Serie "cuentos para la escuela", II
LOS VISITANTES DE SAN LUIS
Emiliano sentía un gran misterio respecto al campo. Su abuelo Edi siempre le hablaba del campo, como de las mejores cosas que le habían pasado en la vida. Que había vacas, yuyos, molinos, insectos que con sus ruidos no te dejaban dormir de noche, tomates plantados, ovejas, espantapájaros, hormigas, caballos, tarros de leche. El abuelo Edi siempre le prometía llevarlo al campo un día, pero Emiliano no sabía qué día era ese, y en su impaciencia, que parecían mariposas que le revoloteaban en la barriga, ese día no llegaba.
Sobre todo le gustaba imaginarse todos los bichos que en el campo debía haber. Sapos, luciérnagas que jugaban a que eran faros por la noche, lagartijas. Emiliano vive en una casa sin jardín, así que todo ese barullo de bichos se le dibujaba en la imaginación como un enorme misterio.
El verano pasado, papá y mamá le anunciaron que habían alquilado una casa en San Luis. “¿Es el campo?”, preguntó Emiliano. “No, es la playa”, contestó mamá. Igual era divertido. Estaba bueno estar casi todo el día revolcándose sobre la arena, entrando y saliendo del agua con baldes para hacer castillos y juntando piedritas para que papá le construyera murallas para que los enemigos no lo pudieran invadir. Un día, buscando, buscando, hasta encontró un soldadito de plástico, de esos que vienen en las bolsas de las sorpresitas, enterrado en la arena. Lo lavaron y lo pusieron en la parte más alta del castillo, para que vigilara. Mejor, imposible. Estaba linda la playa, aunque, claro, no era el campo.

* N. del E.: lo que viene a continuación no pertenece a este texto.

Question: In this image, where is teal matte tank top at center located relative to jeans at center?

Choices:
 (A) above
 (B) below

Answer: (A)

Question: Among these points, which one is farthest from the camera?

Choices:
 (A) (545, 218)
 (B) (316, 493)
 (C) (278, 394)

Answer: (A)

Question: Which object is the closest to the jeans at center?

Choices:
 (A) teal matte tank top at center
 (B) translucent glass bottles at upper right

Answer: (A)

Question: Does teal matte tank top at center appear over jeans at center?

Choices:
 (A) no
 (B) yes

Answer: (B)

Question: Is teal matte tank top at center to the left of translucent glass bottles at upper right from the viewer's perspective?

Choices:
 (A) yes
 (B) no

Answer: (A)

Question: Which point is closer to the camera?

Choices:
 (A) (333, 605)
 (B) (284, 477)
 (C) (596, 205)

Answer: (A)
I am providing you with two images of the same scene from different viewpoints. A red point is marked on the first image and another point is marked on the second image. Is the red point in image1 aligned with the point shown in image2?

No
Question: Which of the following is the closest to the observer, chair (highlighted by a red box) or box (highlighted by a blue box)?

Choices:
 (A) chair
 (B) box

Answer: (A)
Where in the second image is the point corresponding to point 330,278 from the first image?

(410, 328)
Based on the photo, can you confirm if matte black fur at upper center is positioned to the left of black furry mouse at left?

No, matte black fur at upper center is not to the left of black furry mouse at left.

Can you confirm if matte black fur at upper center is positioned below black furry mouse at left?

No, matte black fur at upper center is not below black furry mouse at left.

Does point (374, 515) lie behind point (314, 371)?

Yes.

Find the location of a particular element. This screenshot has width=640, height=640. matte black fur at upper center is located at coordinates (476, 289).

Hasta que un día, Emiliano andaba corriendo por unos terrenos baldíos que había al lado de la casa donde estaban quedándose, cuando algo se movió entre los yuyos. ¡Qué susto! Le contó a mamá. Mamá dijo: “Vamos a investigar”. Se quedaron los dos quietitos, de la mano, mirando fijo a los matorrales sin atreverse casi a respirar, para que el misterioso visitante apareciera otra vez. Se oyó un ruidito entre el pasto. Tembló una flor. Entre dos ramitas, asomó una naricita. Luego, dos ojitos. Y después, dos manitos que tenían algo agarrado que mordían con dos dientes grandes y blancos. ¡Qué fiesta! Un apereá. “¿Un apereá?”, preguntó Emiliano. Son como ratones grandes, gorditos y marrones, preciosos, hasta se pueden tener de mascota. “Nunca viste ninguno, porque viven en el campo”. Pero mamá había dicho que San Luis no era el campo, era la playa. “Bueno” dijo mamá, “pero esta casa que nos tocó, digamos que tiene un pedacito de campo aquí al lado”.
Emiliano no podía más de contento. Ahora sabía lo que era, al menos, un pedacito de campo.
Días más tarde, descubrieron que había más de un apereá. Eran toda una familia. Avistaron a otro que era gris, pero muy pocas veces veían moverse por ahí a los hijitos. Seguramente el papá y la mamá salían a buscar comida entre los yuyos, cuando el día comenzaba a irse y el barrio quedaba callado.
Lo mejor fue cuando se lo contó al abuelo. Ahora que los dos conocían el campo, podían hablar de igual a igual.